◆ Text segment
· · · · ·

By signing the Sharm el-Sheik agreement Saturday night, Israeli Prime Minister Ehud Barak is certainly trying to make the new year one of shalom. Even the deadline to conclude the peace agreement falls before the High Holy Days come around again in 5761.

But Arab terrorists are not the only peril he must face. Many Jewish settlers, too, are going into the new year with the idea that they must stop the peace process at almost any cost.

To meet his self-imposed deadline, meanwhile, Barak will be looking to the American government and U.S. taxpayers for help.

As much as he wanted the United States to step back from the negotiating table, and as willing as the Clinton administration was to oblige, Barak still needed Secretary of State Madeleine Albright's help to close the deal last week.

And that is likely to continue despite her optimistic words.

"For the first time in several years, Israelis and Palestinians are working together and solving problems together," she noted. "Relationships of trust and shared conviction are being built through this process. The fact that Israelis and Palestinians negotiated this pact directly is a rich source of hope for the future."

Added Clinton, "We will do everything we can to be supportive all along the way and to achieve our larger goal — a just and lasting comprehensive peace in the entire region, including Syria and Lebanon."

But this time, at least, the agreement was 98 percent negotiated by the Israelis and Palestinians themselves, with Albright coming in only at the last minute — and that wasn't so much to break a deadlock as to deal with Yasser Arafat's penchant for brinkmanship, trying to extract last-minute Israeli concessions and American sweeteners.

Another factor was the Palestinian leader's desire to maximize Washington's role since he puts a higher priority on his relations with the United States than with Israel. If he is going to make any concessions, he wants both countries to pay.

· · · · ·

◆ Supplied data
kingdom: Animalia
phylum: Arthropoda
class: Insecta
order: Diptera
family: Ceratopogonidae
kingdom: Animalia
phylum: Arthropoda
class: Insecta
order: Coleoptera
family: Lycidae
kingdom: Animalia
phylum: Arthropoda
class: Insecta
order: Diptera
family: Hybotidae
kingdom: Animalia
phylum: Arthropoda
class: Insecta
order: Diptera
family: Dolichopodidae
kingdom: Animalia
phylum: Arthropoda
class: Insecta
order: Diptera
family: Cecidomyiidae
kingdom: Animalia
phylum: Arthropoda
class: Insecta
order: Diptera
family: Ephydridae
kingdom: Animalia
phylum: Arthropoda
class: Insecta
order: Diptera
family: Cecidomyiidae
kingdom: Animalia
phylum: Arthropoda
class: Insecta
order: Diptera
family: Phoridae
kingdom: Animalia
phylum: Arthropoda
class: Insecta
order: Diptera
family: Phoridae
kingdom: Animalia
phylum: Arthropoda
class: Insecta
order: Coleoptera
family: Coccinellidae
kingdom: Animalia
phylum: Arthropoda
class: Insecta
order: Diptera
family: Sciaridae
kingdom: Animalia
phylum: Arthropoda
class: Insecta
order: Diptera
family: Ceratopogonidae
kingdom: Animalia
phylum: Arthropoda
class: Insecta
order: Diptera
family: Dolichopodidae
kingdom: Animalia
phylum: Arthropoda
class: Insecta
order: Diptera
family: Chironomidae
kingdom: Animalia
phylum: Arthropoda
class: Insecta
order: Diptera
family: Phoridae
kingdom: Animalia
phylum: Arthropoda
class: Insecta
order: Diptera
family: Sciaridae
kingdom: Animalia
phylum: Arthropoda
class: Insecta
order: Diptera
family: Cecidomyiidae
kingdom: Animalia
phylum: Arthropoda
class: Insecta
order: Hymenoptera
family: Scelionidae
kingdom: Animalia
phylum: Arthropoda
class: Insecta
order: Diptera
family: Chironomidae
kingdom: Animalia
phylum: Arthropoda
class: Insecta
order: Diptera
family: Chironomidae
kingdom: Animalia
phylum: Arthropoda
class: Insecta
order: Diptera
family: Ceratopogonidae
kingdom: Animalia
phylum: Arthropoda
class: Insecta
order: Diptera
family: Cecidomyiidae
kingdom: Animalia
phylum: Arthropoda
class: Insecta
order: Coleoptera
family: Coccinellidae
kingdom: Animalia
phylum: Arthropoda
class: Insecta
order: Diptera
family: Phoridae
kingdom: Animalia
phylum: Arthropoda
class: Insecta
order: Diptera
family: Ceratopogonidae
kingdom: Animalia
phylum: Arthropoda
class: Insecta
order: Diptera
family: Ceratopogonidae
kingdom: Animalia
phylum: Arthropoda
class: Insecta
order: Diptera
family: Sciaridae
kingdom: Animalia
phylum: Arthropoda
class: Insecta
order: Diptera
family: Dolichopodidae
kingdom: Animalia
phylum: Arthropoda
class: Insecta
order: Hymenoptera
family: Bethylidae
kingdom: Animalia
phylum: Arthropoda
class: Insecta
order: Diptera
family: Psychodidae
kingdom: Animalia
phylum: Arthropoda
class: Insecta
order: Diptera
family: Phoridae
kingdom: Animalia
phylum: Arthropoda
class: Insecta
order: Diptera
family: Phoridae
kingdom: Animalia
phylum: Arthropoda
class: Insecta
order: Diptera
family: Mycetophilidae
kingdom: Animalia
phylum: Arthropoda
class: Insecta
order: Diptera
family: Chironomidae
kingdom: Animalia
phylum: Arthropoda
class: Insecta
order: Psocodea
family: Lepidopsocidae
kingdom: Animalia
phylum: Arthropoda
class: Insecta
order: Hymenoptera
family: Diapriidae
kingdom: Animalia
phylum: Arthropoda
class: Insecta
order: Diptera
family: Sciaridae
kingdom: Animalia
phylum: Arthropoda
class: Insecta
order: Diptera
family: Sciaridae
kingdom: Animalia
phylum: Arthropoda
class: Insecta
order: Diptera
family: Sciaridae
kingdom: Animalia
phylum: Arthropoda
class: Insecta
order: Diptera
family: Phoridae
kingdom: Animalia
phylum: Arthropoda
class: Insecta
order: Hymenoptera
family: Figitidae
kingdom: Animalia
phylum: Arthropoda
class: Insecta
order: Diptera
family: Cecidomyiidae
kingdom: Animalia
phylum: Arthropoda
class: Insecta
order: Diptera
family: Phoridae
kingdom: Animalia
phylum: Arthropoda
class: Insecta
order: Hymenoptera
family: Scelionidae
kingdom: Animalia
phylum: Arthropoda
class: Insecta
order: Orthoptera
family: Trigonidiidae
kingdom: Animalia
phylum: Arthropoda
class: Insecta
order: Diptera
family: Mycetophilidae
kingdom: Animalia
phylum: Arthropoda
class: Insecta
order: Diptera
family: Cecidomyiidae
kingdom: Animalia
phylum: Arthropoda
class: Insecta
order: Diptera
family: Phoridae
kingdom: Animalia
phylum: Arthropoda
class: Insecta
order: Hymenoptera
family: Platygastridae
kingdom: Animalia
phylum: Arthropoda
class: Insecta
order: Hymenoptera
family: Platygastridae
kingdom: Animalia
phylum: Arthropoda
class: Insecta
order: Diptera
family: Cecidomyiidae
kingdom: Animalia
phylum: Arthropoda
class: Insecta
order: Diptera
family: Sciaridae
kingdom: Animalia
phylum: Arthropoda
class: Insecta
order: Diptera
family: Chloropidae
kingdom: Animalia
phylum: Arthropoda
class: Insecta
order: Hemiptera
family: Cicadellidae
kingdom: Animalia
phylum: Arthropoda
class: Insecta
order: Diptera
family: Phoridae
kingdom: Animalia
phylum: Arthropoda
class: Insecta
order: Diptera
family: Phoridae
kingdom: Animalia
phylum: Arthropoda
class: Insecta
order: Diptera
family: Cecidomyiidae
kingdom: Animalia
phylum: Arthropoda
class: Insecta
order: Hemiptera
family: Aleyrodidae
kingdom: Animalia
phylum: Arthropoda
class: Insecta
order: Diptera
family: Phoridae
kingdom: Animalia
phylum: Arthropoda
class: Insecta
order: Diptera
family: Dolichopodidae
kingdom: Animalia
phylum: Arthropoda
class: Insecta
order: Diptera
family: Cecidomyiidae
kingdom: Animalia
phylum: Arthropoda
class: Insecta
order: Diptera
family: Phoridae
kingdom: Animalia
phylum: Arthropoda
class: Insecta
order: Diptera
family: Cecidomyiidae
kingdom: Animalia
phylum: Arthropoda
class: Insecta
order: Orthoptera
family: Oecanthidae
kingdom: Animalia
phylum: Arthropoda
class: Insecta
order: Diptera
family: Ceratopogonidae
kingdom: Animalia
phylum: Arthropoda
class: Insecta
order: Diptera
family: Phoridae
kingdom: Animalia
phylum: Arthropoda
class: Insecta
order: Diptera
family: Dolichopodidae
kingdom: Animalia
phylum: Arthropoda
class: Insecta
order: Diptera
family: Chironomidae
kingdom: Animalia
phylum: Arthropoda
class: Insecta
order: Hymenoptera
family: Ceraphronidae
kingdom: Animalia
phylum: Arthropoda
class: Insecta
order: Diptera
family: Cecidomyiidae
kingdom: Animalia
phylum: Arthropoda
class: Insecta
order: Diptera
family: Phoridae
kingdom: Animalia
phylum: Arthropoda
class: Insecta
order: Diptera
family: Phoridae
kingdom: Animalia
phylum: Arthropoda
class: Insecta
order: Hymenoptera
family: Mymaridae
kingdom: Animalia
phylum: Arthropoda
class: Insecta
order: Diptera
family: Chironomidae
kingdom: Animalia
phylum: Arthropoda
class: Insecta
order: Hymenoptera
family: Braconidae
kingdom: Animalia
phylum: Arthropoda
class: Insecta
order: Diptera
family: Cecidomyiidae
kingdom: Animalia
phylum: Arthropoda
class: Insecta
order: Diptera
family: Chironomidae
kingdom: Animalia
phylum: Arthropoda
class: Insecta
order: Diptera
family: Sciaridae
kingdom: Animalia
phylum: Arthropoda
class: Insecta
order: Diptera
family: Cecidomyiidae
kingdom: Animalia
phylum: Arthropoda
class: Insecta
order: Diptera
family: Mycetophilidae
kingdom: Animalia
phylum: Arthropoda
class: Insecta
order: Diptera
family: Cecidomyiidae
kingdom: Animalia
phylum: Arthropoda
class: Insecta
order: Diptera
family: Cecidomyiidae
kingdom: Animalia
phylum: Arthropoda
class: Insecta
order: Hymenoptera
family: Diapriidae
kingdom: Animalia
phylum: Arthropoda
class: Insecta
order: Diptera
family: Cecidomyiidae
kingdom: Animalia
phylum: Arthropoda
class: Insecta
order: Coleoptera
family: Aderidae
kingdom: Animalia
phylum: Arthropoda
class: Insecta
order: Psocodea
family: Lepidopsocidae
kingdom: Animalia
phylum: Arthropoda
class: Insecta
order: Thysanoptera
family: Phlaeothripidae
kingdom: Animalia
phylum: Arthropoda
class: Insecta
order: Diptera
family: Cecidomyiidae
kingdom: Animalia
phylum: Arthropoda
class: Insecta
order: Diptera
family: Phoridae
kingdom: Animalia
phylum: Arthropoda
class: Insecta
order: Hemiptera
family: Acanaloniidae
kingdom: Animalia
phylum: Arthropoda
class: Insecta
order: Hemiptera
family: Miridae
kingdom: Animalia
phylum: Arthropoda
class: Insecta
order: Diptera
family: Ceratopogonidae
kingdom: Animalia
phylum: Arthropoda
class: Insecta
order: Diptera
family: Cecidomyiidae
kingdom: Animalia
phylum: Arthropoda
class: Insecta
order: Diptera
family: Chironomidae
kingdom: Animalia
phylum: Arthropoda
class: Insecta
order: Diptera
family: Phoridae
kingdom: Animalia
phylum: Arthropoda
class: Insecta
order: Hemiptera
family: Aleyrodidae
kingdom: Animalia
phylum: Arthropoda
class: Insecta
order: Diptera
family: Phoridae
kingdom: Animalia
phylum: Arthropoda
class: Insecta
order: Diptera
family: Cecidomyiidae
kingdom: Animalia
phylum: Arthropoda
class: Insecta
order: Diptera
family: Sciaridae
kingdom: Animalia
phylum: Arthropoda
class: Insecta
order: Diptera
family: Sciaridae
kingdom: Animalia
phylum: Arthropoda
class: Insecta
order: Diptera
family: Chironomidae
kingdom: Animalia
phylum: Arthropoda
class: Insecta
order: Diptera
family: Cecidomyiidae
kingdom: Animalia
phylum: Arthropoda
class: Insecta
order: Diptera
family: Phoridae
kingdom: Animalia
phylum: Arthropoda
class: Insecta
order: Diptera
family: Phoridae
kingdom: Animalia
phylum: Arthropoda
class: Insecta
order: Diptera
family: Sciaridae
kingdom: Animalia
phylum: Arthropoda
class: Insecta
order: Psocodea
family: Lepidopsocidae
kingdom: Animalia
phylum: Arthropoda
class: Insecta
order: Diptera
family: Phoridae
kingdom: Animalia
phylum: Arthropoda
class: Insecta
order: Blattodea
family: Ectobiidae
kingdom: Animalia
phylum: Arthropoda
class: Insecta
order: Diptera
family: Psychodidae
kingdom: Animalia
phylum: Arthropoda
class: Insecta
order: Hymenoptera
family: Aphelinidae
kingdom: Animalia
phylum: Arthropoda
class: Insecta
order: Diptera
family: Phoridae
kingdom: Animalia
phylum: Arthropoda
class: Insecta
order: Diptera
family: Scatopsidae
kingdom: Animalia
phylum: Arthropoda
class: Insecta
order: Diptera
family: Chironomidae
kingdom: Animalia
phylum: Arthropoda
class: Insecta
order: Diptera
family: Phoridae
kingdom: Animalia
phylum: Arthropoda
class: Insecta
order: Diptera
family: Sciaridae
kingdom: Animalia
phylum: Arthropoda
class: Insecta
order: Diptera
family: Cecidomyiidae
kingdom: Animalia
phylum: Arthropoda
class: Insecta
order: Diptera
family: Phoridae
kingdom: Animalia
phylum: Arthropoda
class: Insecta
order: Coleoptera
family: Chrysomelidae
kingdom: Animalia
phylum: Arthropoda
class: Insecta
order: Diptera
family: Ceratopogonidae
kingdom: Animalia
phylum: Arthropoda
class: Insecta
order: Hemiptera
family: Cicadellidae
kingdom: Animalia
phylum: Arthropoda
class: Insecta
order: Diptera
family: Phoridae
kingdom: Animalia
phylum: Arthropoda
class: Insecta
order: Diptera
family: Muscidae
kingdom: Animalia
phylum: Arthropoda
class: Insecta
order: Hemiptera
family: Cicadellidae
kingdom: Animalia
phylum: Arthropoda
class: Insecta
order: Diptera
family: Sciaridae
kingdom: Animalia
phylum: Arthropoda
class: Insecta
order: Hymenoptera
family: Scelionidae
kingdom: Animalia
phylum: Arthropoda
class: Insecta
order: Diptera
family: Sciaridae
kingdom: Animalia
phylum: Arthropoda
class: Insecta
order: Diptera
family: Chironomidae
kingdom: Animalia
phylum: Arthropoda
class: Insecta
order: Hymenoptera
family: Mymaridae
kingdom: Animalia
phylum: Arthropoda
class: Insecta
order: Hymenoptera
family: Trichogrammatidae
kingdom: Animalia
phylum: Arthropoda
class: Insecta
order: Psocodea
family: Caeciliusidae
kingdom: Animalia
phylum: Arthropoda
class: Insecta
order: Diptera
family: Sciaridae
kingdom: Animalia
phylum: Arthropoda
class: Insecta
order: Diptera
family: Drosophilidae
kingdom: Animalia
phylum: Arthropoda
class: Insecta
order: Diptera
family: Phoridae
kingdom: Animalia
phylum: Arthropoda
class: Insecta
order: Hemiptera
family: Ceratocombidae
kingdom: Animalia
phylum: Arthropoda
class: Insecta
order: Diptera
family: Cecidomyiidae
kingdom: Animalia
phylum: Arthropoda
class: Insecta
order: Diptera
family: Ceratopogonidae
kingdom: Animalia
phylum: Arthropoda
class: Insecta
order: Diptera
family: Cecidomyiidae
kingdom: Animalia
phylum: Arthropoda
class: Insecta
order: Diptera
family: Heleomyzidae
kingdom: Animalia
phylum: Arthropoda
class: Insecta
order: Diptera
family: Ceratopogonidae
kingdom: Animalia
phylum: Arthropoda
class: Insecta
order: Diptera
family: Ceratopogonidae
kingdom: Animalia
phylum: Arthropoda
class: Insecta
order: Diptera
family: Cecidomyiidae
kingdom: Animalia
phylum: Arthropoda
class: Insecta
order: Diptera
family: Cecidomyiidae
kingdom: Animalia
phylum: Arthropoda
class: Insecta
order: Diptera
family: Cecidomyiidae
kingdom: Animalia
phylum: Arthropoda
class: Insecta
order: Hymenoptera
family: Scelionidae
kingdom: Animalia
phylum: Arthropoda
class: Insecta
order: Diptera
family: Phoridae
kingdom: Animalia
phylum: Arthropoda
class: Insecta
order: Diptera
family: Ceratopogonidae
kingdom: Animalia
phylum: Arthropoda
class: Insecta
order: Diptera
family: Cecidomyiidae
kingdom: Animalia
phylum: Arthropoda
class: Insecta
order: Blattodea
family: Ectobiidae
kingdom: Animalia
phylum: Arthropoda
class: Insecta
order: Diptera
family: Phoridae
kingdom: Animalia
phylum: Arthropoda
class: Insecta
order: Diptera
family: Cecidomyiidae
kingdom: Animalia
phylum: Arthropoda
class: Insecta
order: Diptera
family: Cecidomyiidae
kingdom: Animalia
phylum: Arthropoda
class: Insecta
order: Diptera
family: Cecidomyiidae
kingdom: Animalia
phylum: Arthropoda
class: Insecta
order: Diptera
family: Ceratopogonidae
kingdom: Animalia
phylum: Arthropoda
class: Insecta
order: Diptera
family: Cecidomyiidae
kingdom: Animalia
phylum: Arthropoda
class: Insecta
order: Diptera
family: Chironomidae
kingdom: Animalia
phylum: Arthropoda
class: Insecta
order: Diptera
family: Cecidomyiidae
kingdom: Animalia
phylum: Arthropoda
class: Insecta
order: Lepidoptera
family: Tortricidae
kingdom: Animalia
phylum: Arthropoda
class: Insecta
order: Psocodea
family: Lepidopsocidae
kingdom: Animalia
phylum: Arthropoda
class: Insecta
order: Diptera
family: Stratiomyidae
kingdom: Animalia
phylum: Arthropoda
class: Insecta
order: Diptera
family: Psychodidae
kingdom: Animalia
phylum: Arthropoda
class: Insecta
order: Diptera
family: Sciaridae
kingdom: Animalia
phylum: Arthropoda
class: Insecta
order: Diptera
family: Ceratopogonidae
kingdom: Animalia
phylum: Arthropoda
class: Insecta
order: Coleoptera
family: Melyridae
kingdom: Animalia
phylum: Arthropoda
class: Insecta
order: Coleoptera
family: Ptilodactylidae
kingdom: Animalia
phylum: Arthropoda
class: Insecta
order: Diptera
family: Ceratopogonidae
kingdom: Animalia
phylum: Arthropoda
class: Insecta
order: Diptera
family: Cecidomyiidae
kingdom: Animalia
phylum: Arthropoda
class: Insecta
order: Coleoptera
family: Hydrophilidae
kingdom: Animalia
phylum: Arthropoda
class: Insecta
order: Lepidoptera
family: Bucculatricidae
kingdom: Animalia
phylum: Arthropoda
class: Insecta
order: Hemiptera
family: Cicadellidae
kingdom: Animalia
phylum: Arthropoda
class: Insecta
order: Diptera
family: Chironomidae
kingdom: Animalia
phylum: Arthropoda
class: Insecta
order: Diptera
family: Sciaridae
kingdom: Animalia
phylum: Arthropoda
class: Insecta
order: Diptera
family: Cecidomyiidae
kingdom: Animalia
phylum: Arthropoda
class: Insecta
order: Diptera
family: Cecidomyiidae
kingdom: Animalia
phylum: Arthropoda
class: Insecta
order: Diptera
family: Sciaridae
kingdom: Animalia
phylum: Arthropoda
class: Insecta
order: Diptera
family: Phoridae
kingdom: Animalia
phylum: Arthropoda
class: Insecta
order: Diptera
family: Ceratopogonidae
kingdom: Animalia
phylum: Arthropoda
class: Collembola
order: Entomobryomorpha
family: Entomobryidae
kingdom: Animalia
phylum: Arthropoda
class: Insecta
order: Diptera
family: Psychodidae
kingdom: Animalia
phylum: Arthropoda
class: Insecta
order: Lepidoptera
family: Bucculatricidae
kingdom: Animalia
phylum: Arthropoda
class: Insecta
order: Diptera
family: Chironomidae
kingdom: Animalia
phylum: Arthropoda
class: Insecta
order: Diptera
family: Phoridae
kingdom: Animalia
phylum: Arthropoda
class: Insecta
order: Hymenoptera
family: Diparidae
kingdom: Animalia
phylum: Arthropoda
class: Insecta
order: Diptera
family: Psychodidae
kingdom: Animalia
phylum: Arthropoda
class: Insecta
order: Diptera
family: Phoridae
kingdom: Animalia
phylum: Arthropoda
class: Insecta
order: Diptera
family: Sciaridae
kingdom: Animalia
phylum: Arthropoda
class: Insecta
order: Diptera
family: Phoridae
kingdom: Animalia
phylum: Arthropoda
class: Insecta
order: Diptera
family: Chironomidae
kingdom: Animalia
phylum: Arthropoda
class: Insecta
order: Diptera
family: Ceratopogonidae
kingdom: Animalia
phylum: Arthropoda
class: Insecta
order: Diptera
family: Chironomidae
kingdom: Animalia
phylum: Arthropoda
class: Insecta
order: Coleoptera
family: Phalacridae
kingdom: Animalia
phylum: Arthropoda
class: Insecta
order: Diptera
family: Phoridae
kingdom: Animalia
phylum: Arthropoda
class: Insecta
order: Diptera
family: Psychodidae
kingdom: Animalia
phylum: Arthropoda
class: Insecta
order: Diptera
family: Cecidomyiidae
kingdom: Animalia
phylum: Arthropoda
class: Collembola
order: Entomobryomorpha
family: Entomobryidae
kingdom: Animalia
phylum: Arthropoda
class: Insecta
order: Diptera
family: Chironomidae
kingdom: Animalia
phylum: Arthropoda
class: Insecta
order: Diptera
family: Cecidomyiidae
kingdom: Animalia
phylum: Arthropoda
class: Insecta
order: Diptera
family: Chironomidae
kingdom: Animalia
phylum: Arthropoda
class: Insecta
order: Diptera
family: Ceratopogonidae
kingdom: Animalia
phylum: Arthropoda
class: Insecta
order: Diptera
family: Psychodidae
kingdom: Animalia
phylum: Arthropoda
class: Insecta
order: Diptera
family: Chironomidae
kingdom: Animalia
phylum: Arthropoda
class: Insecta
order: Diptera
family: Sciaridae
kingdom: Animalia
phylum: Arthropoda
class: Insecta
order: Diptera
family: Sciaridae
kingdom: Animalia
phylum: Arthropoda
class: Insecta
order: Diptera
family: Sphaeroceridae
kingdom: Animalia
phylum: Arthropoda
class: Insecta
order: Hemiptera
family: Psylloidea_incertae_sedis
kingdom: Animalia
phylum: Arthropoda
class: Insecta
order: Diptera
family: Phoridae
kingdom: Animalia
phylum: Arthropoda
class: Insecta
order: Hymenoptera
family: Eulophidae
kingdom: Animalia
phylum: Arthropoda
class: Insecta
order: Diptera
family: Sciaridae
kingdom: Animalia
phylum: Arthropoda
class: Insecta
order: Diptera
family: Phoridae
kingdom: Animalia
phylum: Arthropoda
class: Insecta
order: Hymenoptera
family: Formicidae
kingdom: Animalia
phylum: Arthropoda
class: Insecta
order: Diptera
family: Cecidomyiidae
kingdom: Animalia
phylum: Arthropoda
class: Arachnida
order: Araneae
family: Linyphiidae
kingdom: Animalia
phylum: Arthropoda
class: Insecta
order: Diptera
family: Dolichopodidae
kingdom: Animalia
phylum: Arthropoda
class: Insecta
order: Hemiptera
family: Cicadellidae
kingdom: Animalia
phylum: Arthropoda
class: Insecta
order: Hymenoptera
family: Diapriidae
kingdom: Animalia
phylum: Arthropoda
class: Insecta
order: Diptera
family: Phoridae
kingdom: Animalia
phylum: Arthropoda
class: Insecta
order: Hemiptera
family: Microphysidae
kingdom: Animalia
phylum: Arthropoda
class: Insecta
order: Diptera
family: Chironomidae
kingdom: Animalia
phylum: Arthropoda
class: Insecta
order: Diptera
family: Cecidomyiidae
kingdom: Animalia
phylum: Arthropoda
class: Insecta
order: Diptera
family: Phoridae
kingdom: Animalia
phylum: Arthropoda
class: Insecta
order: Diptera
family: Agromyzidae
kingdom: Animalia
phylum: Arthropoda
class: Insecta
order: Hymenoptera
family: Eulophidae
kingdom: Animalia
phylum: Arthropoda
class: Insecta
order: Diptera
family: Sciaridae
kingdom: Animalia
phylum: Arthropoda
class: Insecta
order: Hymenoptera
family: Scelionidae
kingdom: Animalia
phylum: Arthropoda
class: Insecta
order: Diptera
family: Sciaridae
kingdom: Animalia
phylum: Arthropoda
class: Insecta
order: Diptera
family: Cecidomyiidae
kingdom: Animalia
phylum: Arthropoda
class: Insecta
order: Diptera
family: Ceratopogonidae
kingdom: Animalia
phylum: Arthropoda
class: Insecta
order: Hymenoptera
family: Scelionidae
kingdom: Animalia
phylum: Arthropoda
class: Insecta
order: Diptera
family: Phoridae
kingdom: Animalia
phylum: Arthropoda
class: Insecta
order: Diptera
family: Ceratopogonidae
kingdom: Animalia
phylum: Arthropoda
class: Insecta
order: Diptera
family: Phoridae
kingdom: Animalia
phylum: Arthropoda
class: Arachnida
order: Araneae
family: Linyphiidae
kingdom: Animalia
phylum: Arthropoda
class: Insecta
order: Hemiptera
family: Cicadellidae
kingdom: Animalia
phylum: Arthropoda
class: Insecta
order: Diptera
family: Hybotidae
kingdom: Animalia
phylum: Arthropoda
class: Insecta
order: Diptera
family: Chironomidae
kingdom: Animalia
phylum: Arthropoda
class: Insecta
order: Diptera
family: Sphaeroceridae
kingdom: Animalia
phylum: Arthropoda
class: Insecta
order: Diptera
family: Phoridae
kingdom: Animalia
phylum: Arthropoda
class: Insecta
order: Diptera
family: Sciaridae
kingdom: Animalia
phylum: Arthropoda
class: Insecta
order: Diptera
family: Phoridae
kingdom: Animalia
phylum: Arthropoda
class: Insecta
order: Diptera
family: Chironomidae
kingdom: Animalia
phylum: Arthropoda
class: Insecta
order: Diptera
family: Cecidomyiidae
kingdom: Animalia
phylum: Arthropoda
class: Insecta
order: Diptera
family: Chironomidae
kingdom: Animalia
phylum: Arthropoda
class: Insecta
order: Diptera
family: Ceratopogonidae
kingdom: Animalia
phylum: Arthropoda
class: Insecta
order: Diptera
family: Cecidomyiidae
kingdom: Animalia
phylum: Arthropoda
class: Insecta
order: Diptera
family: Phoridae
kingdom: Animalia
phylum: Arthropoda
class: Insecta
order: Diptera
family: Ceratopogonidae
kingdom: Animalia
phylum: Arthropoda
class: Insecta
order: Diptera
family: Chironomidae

· · · · ·

◆ Your task
Could you reproduce the passage from the Sharm el-Sheik agreement article word for word, starting with "By signing the" and going on through "again in 5761."?

◆ Task answer
By signing the Sharm el-Sheik agreement Saturday night, Israeli Prime Minister Ehud Barak is certainly trying to make the new year one of shalom. Even the deadline to conclude the peace agreement falls before the High Holy Days come around again in 5761.